For the first time, it will be all smiles this Christmas for 10-year-old Charlie Kiefte, who was born with a rare condition that restricted his ability to make facial expressions.
Now, after undergoing two eight-hour surgeries over the past year, the young boy can smile.
Charlie was born with charge syndrome - a condition that affects one in 10,000 Kiwi children. It also caused bilateral facial palsy, which not only affects his ability to smile but also to swallow and breathe.
Charlie's mother Rachel Kiefte told Mike Yardley seeing his first smile was amazing.
"We did just see the smile on one side first and then obviously the next side quite a few months later but just to see that first bit of movement on one side was just amazing, after nine-and-a-half-years of seeing nothing, no expression or anything on Charlie's face."
"So to actually now have a full smile, and it is the biggest smile, huge chubby cheeks and a big smile now is just really lovely."
After two 8-hour-long surgeries over the last year Auckland boy Charlie Kiefte is smiling for the first time.
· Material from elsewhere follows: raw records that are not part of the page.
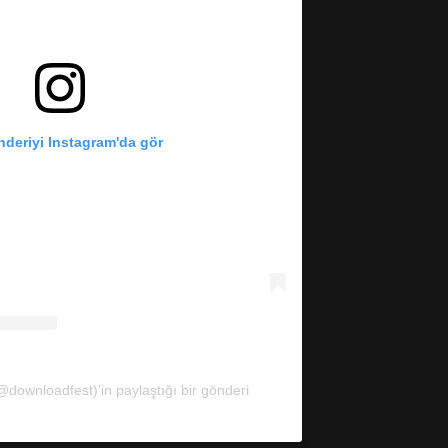
deriyi Instagram'da gör
downloadfest)'in paylaştığı bir gönderi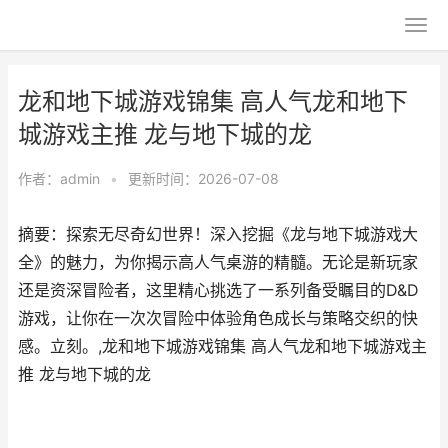
龙和地下城游戏锦集 高人气龙和地下
城游戏主推 龙与地下城的龙
作者：
admin
•
更新时间：2026-07-08
摘要：探索无尽奇幻世界！深入挖掘《龙与地下城游戏大
全》的魅力，为你揭示高人气桌游的精髓。无论是新玩家
还是资深冒险者，这里精心挑选了一系列备受瞩目的D&D
游戏，让你在一次次冒险中体验角色成长与策略交织的快
感。立刻。,龙和地下城游戏锦集 高人气龙和地下城游戏主
推 龙与地下城的龙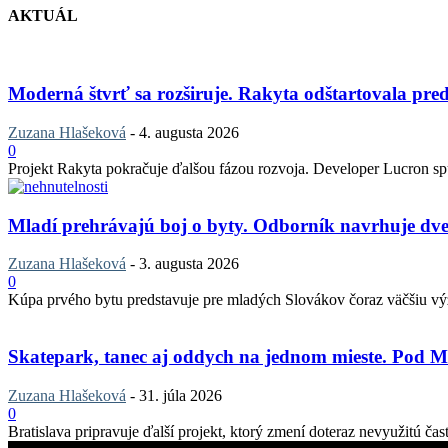
AKTUÁL
Moderná štvrť sa rozširuje. Rakyta odštartovala pred
Zuzana Hlašeková
-
4. augusta 2026
0
Projekt Rakyta pokračuje ďalšou fázou rozvoja. Developer Lucron spu
Mladí prehrávajú boj o byty. Odborník navrhuje dv
Zuzana Hlašeková
-
3. augusta 2026
0
Kúpa prvého bytu predstavuje pre mladých Slovákov čoraz väčšiu výzvu
Skatepark, tanec aj oddych na jednom mieste. Pod M
Zuzana Hlašeková
-
31. júla 2026
0
Bratislava pripravuje ďalší projekt, ktorý zmení doteraz nevyužitú ča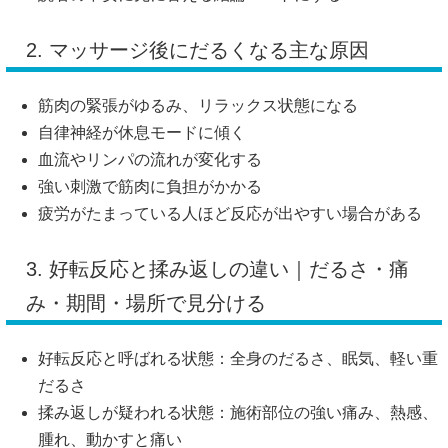
2. マッサージ後にだるくなる主な原因
筋肉の緊張がゆるみ、リラックス状態になる
自律神経が休息モードに傾く
血流やリンパの流れが変化する
強い刺激で筋肉に負担がかかる
疲労がたまっている人ほど反応が出やすい場合がある
3. 好転反応と揉み返しの違い｜だるさ・痛
み・期間・場所で見分ける
好転反応と呼ばれる状態：全身のだるさ、眠気、軽い重
だるさ
揉み返しが疑われる状態：施術部位の強い痛み、熱感、
腫れ、動かすと痛い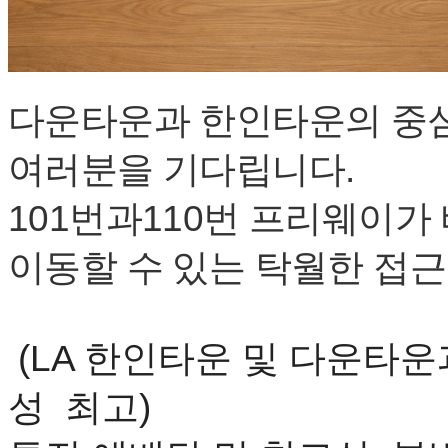
료
약
임
심
중
다운타운과
한인타운의
중
절
코
리
여러분을
기다립니다
.
아
e
101
번과
110
번
프리웨이가
뉴
스
신
이동할
수
있는
탁월한
접근
규
노
제
휴
(LA
한인타운
및
다운타운
사
이
성
최고
)
트
무
료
Photo / Doug Sherring
The eight-hour surgeries take a toll on the youngster's parents who wait with bated breath.
"He's had 34 procedures before so we are sort of used to him having operations but this was the longest that he's had. So we just try to keep occupied while he's under general [anesthetic] and it's just a relief once he comes out."
It's not an easy procedure and we've got a lovely surgeon, Zac Moaveni, who is just absolutely fantastic so yeah, we have gone through a lot but it's worth it for Charlie to get to smile."
Charlie has a few different complications, including being profoundly deaf, Rachel said.
"Charlie had tracheostomy until he was four, so we didn't hear him speak until then. He's a little bit wobbly, his balance isn't great. He's profoundly deaf so he has hearing aids for that, so quite a few different complications."
Charlie received his first cochlear implant a few days ago and is set to get his second one next year.
Counties Manukau DHB plastic surgeon Zac Moaveni was moved when he heard about Charlie's story.
"He is the coolest kid. He has such a spark of life who despite having had no smile lights up the room," Moaveni said.
Through a new operation, Moaveni was able to take muscle from Charlie's thigh and transplant it into each side of the face and join them up to new nerves.
The publicly funded surgery was performed at Middlemore Hospital. The second operation was in April this year, and the first a few months earlier.
"It is quite an advanced operation in that technically it's quite a challenging micro-surgery to join up nerves, vessels, arteries and veins and placing another muscle is really crucial, but it was a success." Moaveni said for Charlie's parents "it was such an overwhelming moment to see their child smile for the first time at the age of 10".
About charge syndrome:
• Charge syndrome is a genetic condition of birth defects which occurs in about one in every 9000 to 10,000 births worldwide.
• It is an extremely complex syndrome, involving extensive medical and physical difficulties that differ from child to child.
• Babies with charge syndrome are often born with life-threatening birth defects, including complex heart defects and breathing problems.
About facial palsy:
• Also known as Bell's palsy, facial palsy is the onset of paralysis of one of the facial nerves.
• The main symptom is muscle weakness on one side of the face, causing the face to droop.
• It is unusual in children but not uncommon in adults as it can be caused from other conditions such as cancer and trauma.